Until 2012 it was thought that only one species could be found on the continent, 6 in Madagascar and1 in Australia.
Pettigrew in 2012 while examining baobabs in Iringa discovered that not all were tetraploid as Adansonia digitata. Some were found to be diploid. Therefore a new species Adansonia kilima has been described for Africa by Prof. Jack Pettigrew.
In Ruaha one may also find the Adansonia kilima. This species is found in the highlands of Tanzania although very similar to the A. digitata but has smaller flowers and lots of them. The digitata has fewer flowers but is nearly double in size.
Dr. Sarah Venter:
This is significant because worldwide there are only eight species of baobab, six of them are in Madagascar, one is in Australia and one in Africa (Adansonia digitata). But what has always intrigued taxonomists is that the species that occur in Madagascar and Australia are diploid (having 2 chromosomes in a set) and the one in Africa is tetraploid (having 4 chromosomes in a set).
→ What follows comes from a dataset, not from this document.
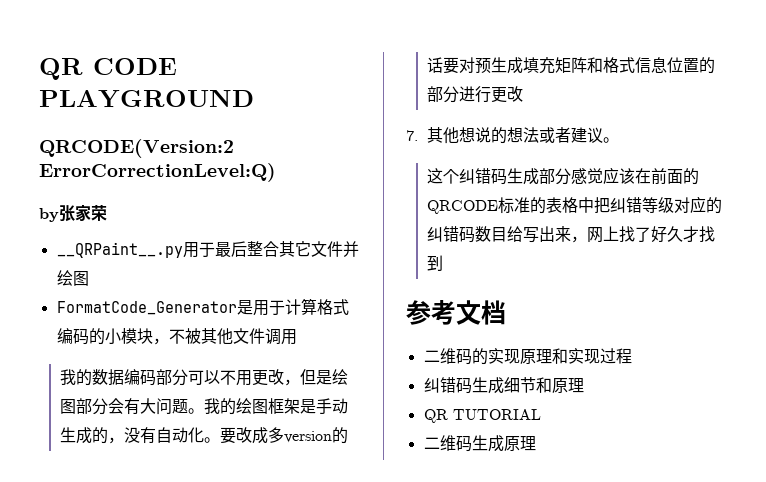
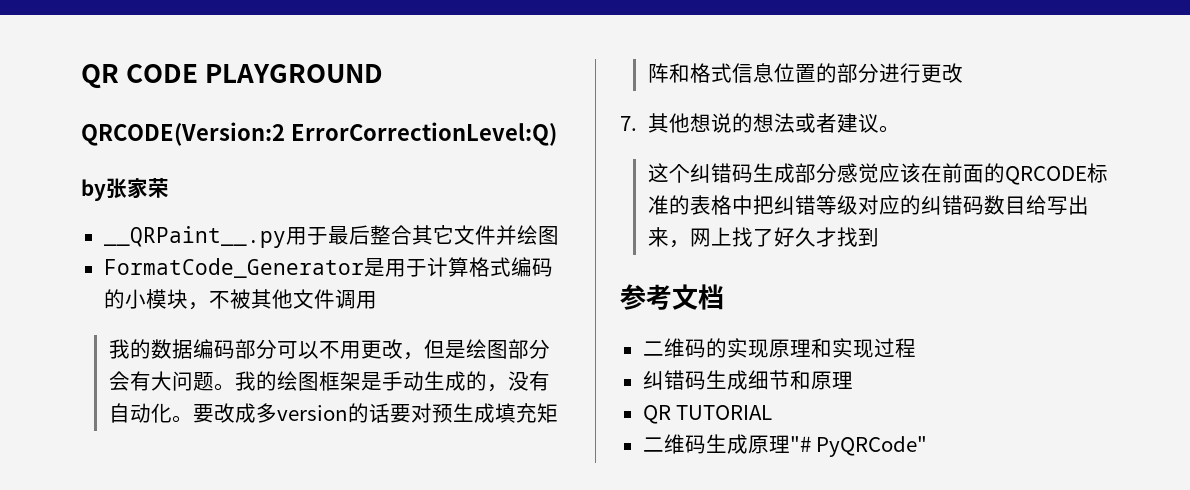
(536, 443) none -> [789,436,928,457] "# PyQRCode"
Taxonomists have said that the 'original' baobab must have been diploid and spurred by this Pettigrew felt that diploid trees must still exist in Africa. He ventured from Australia, where he lives, to the Kenyan highlands where he found a population of diploid trees. Since then he has found other populations of diploid trees and by chance it seems that this new species even occurs in our back yard in Limpopo. I headed out a few weeks ago to see the tree he described as the new species.
This interesting article by Isla Grundy was published in March 2014:
A new baobab species Adansonia kilima, called the Kilima or Mountain Baobab, has recently been claimed to be co-existing with A. digitata in southern Africa by an Australian academic who co-authored a paper about it online in early 2013. The paper, authored by eight people, describes the difference between the two species. The proposed new species is said to be diploid (having 22 chromosomes) rather than being tetraploid (having 44 chromosomes, i.e. with twice the amount of genetic material) like its relative that we all know so well. The Kilima baobab is said to grow at higher elevations than A. digitata, between 650-1500m.
Dr Sarah Venter, who recently completed her PhD on baobabs in Venda (just south of the Limpopo River in South Africa), says that the distinction between flower size and fruit size is not as clear as described by Pettigrew et al. and therefore it may be difficult to tell the species apart. She also cautioned that the existence of the Kilima baobab is still a theory. It still needs to go through the rigors of scientific questioning and testing before it becomes established and accepted. So far it is a controversial finding and needs more investigation, but because the theory is based on chromosome number and DNA sequencing, it has more credibility.